New Castle News

Closer Look

January 29, 2014

Unemployment change cut off benefits for thousands

HARRISBURG — Millions of dollars in road and bridge projects are jamming the state’s construction calendar, but a trade group warns there may not be enough workers unless the Legislature corrects an unemployment reform passed in 2012.

The reform cracked down on workers who make all their money in a few months, then collect unemployment during the rest of the year.

Under the new law, workers earning more than 49.5 percent of their annual income during one three-month period are ineligible for unemployment. The previous cap was 62 percent — a limit that few people ever reached.

The change eliminated benefits for 41,000 workers, said Sara Goulet, a spokeswoman for the Pennsylvania Department of Labor and Industry.

Most of those affected didn’t realize it until they tried to collect unemployment this winter, even though the law took effect last year, said Jason Wagner, director of governmental relations for the Associated Pennsylvania Constructors, a trade group for engineers and road builders.

Now contractors wonder if those workers — whose overtime last summer put them over the threshold — will be forced to find other jobs and won’t be around when construction season starts.

“There is a big concern about retaining employees,” said Wagner, especially as the transportation bill signed last fall pours $220 million into road and bridge projects for 2014. In five years, annual spending on roads and bridges is expected to be $1.5 billion, according to the state department of transportation.

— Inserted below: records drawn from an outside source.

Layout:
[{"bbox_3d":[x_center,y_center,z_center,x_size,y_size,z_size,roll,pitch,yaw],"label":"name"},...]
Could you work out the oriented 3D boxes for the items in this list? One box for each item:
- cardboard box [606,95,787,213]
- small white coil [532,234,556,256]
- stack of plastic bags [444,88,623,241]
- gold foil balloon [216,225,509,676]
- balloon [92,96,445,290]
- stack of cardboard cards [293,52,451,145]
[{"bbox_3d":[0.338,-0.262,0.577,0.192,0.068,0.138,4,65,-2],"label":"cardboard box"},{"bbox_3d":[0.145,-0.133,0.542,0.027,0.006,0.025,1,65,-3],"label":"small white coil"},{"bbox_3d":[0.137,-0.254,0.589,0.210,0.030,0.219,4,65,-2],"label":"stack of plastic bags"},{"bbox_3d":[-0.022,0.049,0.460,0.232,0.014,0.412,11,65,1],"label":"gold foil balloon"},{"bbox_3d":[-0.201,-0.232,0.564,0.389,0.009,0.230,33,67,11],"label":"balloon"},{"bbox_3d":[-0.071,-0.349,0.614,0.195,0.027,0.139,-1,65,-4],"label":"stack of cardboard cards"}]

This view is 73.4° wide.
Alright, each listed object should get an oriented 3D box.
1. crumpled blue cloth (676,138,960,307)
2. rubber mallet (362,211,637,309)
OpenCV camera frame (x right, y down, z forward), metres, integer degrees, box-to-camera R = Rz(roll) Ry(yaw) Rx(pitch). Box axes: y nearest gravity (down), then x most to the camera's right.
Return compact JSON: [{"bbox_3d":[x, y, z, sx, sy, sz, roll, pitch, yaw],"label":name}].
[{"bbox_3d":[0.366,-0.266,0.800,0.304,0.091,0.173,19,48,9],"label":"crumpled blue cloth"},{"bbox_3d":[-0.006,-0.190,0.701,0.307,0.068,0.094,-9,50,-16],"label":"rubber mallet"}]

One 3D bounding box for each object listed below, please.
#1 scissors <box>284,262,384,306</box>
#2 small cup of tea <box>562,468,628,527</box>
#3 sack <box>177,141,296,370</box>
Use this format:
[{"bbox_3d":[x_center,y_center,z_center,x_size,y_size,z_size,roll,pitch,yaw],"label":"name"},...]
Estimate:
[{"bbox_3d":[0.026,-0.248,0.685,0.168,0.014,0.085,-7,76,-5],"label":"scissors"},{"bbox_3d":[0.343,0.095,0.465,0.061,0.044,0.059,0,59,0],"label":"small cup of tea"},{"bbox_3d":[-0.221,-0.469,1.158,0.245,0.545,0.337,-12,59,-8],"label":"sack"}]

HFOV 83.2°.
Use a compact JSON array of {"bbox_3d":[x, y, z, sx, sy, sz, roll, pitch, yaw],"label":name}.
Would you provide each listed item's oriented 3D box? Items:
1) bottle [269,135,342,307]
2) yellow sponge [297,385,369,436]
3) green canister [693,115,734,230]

A fix to the unemployment benefit problem is headed to the Senate Labor and Industry Committee. The proposal would provide relief for workers made ineligible for unemployment because of their overtime, said Sen. John Gordner, R-Columbia County, who was prime sponsor of the original reform legislation.

That remedy will affect 2,000 to 3,000 workers and cost the unemployment pool $25 million to $30 million per year, Gordner said.

The 2012 reforms were meant to put the state’s unemployment system on stronger footing, he noted. Before the law, Pennsylvania paid the second-highest amount of benefits of any state because of its “relaxed” eligibility rules, he said. The state’s unemployment trust fund was insolvent and owed more than $3 billion to the federal unemployment trust fund, he said.

“The unemployment compensation system was set up originally to cover workers as a bridge in between different jobs,” he said. “It was never intended to be a cyclical program for seasonal workers to tap into each and every year.”

Reform had been discussed since 2007, he said, but the system’s problems weren’t resolved until 2012. With the new rules, he said, the trust fund is expected to be solvent again by 2019.

Goulet said changes preventing seasonal workers from collecting the benefits were intended to make the system fairer. “Teachers don’t collect unemployment in the summer,” Goulet noted.

But the rule devastates the road industry, in which workers log long hours throughout the summer to meet PennDOT deadlines, Wagner said. Without a solution, those workers will drift to other jobs or perhaps refuse to put in the overtime necessary to meet deadlines during the summer.

Frank Telesz, business manager of IBEW Local 712, which represents members in Beaver, Lawrence, Mercer and Crawford counties, noted that workers hope to never be laid off.

Those forced to cope with the new unemployment rule could start tallying how much they’re earning during the summer, to avoid tripping the limit later in the year.

“People are smart enough that they are going to calculate how much they can make,” Telesz said.

In addition to road workers, others affected by the change include those who work on maintenance crews and are summoned to work in power plants or factories during shutdowns. Those emergency jobs can mean running up huge amounts of overtime to get the plants back online, Telesz said.

In one union local, 240 of 450 members were ruled ineligible for unemployment because of the change.

“It’s the most bizarre thing they’ve ever done,” said Frank Sirianni, president of the Pennsylvania Building and Trades Council.